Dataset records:
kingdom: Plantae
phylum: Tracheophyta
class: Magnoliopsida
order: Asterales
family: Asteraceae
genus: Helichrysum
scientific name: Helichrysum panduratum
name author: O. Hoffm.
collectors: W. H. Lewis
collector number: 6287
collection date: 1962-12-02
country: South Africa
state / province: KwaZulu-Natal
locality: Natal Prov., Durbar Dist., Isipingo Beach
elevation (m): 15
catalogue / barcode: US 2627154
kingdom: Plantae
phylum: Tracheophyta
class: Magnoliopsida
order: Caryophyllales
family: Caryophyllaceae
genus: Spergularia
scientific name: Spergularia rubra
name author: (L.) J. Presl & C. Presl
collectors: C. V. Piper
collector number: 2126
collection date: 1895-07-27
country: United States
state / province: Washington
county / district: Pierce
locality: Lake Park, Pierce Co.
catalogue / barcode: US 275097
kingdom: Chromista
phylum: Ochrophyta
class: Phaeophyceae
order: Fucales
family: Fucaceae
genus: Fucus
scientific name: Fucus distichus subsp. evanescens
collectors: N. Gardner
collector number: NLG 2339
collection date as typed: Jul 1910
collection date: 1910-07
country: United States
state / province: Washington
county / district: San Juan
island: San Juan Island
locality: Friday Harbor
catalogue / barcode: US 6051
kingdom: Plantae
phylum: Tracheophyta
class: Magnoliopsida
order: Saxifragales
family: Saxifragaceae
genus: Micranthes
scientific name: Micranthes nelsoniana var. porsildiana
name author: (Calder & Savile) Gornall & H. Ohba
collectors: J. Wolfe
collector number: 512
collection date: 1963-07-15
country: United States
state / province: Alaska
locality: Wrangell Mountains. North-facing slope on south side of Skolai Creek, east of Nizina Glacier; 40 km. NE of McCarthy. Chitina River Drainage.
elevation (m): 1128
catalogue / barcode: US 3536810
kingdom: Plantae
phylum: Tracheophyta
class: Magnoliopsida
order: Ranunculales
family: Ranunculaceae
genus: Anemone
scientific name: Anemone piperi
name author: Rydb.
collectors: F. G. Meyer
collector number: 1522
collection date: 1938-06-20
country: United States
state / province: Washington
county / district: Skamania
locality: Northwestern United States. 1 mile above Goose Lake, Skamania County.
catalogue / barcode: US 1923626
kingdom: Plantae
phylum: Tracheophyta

# What is asked:
Lay out everything from the line containing "genus: Fucus" down to the line containing "scientific name: Micranthes", both included, as a numbered list, leaving out any blank lines.

# Exercise output:
1. genus: Fucus
2. scientific name: Fucus distichus subsp. evanescens
3. collectors: N. Gardner
4. collector number: NLG 2339
5. collection date as typed: Jul 1910
6. collection date: 1910-07
7. country: United States
8. state / province: Washington
9. county / district: San Juan
10. island: San Juan Island
11. locality: Friday Harbor
12. catalogue / barcode: US 6051
13. kingdom: Plantae
14. phylum: Tracheophyta
15. class: Magnoliopsida
16. order: Saxifragales
17. family: Saxifragaceae
18. genus: Micranthes
19. scientific name: Micranthes nelsoniana var. porsildiana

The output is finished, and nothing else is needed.